少しでも楽になろうと大きく嘆息をしたけれど、嫌になるくらい走馬灯のようにジュリウスのことが頭に浮かんだ。海貴也の頭の中は、憎らしいほどにジュリウスのことでいっぱいだった。
何故、こんなにも考えてしまうんだろう。自分では到底付き合えない相手だと、わかっているのに。
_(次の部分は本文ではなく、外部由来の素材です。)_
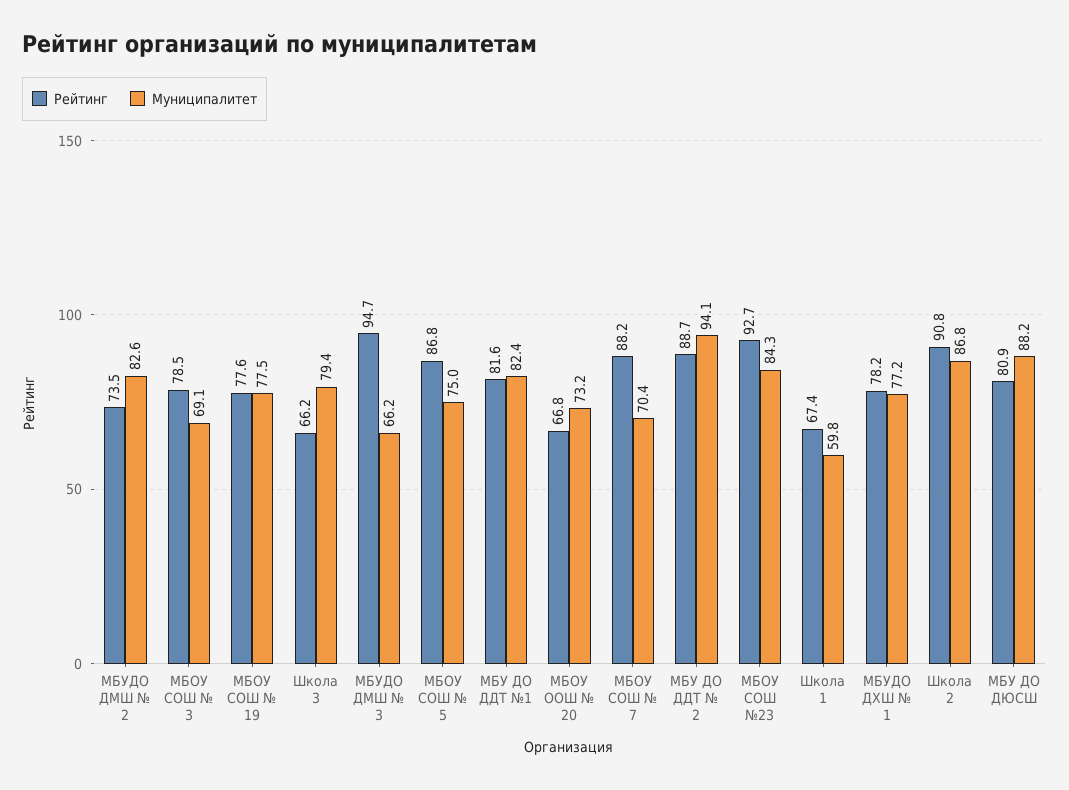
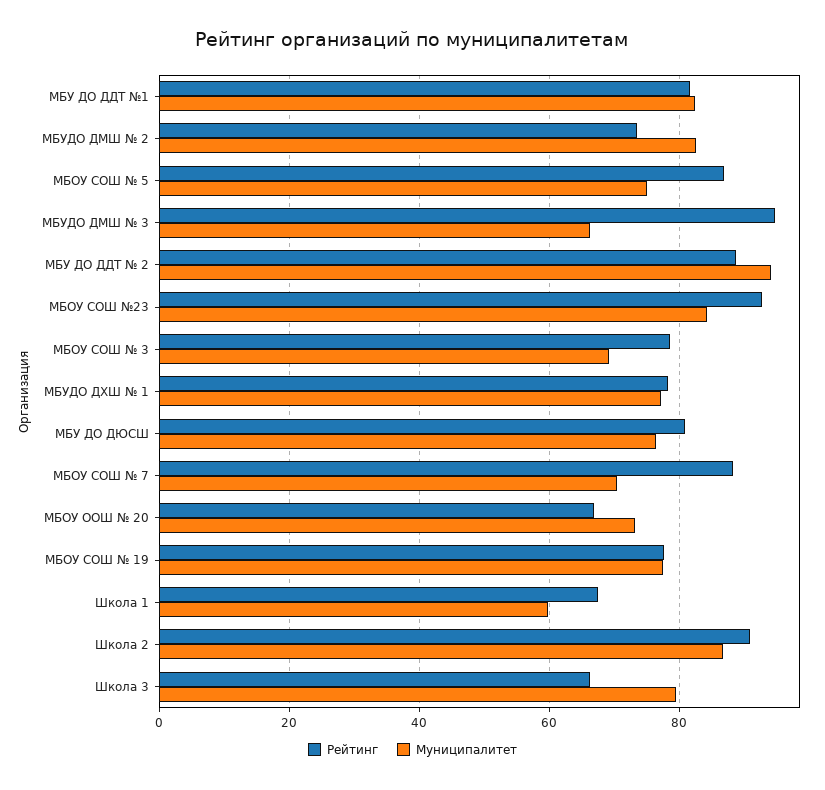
Муниципалитет, МБУ ДО ДЮСШ: 88.2 -> 76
気にしてしまう。“障害”以外の部分を、思い出してしまう。
だけど、近付きたくても、近付けない。
〈でも、どうしてだろう〉
どうしても、嫌いにはなれない。
瞬きする度にアルバムを捲るように映る、包み込むような優しい微笑み。色彩豊かに走馬灯が回る。
何度も。何度も。
息苦しい。何故、こんなに胸が締め付けられているんだろう。
何故だろう。どうしてこんなにも───。
その時、一つの滴が落ちた。その一滴で、荒れていた海が凪いだ。
それが自分の瞳から滲み出たものだと気付いた時、心臓が潰されそうになった。
〈───あぁ……そうか〉
「オレ───」
続けて、二つ目の滴が落ちた。
ようやく気付いたそれは、立ち止まった場所から前進する為に示された、一つの希望。
しかし、これは海貴也にとって、更に懊悩しなければならないものかもしれない。あるいは、人生の契機なのかもしれない。
それはまるで、苦手なコーヒーのようなもの。
だけど、コーヒーは苦手なだけで、嫌いじゃない。